C’est un départ! Comment décrire notre groupe? Les trois quart des vingt-et-un participants se connaissent déjà, ayant tous participé à la traversée du Canada de l’an dernier. L’atmosphère très conviviale du groupe me fait penser à celle d’une enclave d’irréductibles gaulois dans un monde romain de cyclistes.
Cette photo, c’est celle des deux gaulois qui célébraient leur 31e anniversaire.
La sortie de Montréal, reconnue pour ses fameux ponts, s’est très bien déroulée.
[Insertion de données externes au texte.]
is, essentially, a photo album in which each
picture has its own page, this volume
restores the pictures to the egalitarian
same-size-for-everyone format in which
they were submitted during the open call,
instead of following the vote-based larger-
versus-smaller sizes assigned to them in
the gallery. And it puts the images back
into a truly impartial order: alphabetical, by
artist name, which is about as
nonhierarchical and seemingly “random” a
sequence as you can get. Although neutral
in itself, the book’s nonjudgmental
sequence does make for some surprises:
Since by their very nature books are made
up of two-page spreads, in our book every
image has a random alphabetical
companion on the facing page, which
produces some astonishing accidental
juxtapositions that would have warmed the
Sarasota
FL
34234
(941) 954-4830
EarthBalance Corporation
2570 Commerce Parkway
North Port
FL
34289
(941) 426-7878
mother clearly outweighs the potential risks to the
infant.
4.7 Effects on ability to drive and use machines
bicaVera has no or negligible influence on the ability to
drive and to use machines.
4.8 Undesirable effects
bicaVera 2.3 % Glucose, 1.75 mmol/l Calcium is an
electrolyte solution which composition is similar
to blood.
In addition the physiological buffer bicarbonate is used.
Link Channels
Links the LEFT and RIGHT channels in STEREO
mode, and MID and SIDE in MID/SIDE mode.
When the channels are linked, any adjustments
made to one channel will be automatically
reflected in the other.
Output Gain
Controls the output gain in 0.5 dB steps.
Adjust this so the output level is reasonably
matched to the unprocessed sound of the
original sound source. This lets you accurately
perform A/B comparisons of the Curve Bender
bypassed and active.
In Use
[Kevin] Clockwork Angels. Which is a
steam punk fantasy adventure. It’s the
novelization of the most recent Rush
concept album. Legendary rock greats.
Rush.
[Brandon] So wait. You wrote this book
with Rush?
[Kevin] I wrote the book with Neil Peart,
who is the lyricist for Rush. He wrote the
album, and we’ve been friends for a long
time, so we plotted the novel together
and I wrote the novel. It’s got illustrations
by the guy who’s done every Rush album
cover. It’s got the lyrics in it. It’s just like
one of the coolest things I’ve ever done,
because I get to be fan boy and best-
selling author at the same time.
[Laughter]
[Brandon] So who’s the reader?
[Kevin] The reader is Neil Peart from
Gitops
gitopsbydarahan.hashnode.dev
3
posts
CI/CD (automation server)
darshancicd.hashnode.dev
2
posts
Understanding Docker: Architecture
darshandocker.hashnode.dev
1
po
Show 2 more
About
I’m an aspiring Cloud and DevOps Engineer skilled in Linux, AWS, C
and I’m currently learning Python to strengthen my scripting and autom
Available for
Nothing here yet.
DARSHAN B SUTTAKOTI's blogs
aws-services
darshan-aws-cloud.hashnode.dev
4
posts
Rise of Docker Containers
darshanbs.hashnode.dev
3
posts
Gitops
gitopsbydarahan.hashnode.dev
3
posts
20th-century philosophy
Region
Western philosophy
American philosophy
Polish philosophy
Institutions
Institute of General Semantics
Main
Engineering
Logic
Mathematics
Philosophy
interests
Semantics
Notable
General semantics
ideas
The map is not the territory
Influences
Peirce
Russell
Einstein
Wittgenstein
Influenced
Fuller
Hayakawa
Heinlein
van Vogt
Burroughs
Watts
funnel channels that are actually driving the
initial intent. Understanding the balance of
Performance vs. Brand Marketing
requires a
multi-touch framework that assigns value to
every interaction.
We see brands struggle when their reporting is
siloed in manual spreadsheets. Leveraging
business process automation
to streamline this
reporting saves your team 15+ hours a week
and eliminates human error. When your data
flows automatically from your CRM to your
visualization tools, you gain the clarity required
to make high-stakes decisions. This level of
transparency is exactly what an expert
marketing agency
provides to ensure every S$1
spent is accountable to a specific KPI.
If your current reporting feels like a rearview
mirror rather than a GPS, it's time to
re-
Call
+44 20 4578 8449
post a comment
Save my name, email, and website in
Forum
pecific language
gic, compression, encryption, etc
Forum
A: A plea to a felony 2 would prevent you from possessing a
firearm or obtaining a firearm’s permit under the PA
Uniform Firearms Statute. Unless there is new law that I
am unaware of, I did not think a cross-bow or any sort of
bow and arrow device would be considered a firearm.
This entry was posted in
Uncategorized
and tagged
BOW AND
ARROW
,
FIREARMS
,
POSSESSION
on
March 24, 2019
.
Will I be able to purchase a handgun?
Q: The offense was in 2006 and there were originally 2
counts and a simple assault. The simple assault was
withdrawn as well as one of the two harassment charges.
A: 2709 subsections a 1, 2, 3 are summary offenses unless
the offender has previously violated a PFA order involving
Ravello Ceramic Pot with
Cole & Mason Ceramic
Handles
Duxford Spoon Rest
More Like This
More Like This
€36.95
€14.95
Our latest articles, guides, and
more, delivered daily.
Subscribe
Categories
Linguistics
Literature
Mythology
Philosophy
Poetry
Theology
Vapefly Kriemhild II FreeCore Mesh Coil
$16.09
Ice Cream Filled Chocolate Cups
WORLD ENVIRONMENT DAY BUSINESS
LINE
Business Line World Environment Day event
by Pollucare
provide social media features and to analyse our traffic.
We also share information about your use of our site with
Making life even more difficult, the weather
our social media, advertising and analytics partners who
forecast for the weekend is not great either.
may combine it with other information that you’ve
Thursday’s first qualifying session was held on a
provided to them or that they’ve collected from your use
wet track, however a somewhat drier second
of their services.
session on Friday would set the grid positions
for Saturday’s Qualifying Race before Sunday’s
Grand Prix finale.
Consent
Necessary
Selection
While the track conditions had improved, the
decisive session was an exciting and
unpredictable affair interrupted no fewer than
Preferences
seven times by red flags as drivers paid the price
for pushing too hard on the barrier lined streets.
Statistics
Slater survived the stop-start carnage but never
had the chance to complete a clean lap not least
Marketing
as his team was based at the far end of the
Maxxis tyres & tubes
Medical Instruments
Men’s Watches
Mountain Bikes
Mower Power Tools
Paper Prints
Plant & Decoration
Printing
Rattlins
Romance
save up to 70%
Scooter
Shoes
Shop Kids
Nous avons évité les viaducs et le seul pont utilisé, le pont Le Gardeur, était pratiquement vide.
Pour remercier Dieu que le ciel ne nous soit pas tombé sur la tête, une halte à la petite église de St-Cuthbert s’imposait.
L’arrivée à Trois-Rivières était ce à quoi je m’attendais. Difficile de la manquer avec son odeur caractéristique de capitale mondiale du papier. Par contre, elle a fait de beaux efforts d’embellissement et invite ses citoyens à participer.
Ah oui! J’oubliais. Lily s’est permise deux crevaisons. Je deviens peu à peu expert à regonfler les dégonflés.